Who Cares: Townshend and Daltrey reunite for charity
It started with a simple meeting. This summer, Pete Townshend and Roger Daltrey got together at Townshend’s home outside London to figure out whether they’d ever play together again. They wound up deciding to once more reunite the Who, for two charity shows in the fall: Neil Young‘s annual Bridge School Benefit Concert at the Shoreline Amphitheater in Mountain View, California, on October 30th and 31st, and their own show aiding the Maryville Academy in Des Plains, Illinois, at Chicago’s House of Blues on November 13th.
“We’d kind of buried affection deep down under other crap,” says Daltrey. “And we dug through that at our meeting. It was really wonderful. The fact that Pete and I could talk so frankly is a sign of a very, very successful relationship.”
Townshend says the meeting made him realize “some simple truths that, for some reason, reached me as never before.” The powwow prompted him to ask his band mate of nearly thirty years, on and off, to join him at his third annual benefit concert for the Maryville Academy, which offers housing and support to abused and neglected children.
Bassist John Entwistle was soon brought back into the fold, keyboardist John “Rabbit” Bundrick (who recorded on various Daltrey and Townshend solo projects) and drummer Zak Starkey (Ringo Starr‘s son) were recruited to fill out the band, and the Who were ready to embark on their fifth reunion since calling it quits in 1982. But will the band’s newly invigorated love open the door to a full-fledged re-formation of the Who?

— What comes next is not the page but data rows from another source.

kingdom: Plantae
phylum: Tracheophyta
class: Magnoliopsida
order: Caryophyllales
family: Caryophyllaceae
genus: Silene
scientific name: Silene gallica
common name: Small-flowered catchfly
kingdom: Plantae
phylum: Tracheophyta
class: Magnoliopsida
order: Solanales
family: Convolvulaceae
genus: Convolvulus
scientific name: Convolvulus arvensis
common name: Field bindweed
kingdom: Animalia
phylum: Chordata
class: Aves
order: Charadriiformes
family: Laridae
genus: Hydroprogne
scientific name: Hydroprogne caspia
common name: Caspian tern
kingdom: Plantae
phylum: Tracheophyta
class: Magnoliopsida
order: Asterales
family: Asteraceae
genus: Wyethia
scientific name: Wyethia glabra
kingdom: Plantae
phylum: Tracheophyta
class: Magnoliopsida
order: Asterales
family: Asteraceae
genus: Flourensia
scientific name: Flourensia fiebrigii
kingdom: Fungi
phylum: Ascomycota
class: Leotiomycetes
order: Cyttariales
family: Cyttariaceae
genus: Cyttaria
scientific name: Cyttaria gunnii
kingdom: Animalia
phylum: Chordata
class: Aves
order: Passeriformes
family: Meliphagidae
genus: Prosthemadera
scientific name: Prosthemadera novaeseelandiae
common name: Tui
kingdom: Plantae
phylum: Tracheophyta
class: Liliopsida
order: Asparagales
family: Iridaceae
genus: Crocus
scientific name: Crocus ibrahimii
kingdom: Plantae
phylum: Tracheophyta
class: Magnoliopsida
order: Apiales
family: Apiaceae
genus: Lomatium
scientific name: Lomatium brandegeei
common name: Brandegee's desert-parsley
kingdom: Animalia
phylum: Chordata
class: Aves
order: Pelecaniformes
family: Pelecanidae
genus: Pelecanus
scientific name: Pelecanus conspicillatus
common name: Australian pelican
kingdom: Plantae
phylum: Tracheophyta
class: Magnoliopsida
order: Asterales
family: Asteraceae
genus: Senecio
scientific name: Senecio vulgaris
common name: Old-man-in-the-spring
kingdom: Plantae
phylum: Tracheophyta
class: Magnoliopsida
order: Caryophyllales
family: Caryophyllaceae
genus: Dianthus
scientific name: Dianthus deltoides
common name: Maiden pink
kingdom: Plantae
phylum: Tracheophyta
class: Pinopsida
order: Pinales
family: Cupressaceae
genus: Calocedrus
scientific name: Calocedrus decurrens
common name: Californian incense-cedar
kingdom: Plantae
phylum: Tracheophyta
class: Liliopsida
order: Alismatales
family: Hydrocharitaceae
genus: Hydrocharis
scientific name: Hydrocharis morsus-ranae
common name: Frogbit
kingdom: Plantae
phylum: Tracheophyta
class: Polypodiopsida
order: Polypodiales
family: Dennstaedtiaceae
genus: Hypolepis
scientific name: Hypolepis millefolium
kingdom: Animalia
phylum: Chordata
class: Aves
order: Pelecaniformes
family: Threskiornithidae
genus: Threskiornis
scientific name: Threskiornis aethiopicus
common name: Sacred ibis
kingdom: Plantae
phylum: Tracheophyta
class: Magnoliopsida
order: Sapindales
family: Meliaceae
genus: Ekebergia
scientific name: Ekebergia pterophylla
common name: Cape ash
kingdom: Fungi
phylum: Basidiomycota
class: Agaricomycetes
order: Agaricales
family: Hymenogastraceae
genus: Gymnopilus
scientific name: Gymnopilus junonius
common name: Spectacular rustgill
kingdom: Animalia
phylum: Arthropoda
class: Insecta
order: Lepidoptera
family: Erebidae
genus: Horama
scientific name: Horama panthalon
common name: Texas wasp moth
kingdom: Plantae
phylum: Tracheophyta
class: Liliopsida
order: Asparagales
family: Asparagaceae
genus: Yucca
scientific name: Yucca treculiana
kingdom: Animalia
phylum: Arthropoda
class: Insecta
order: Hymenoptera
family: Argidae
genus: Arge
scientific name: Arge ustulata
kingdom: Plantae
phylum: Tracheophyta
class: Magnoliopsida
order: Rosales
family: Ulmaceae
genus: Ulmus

“One thing that Pete did say was that he felt inspired to write songs for me again, which is great,” Daltrey says, pointing out that it’s likely they will record a new Who album. “So who knows? I’m just taking it as though we were all recovering alcoholics: one day at a time.”
And, responding a bit more obscurely, Townshend quips, “The Who are now three old guys who hold ear trumpets to hear their mutual love messages. We will play here and there, I expect. I’ve stopped trying to fight it.”
This story is from the October 28th, 1999 issue of Rolling Stone.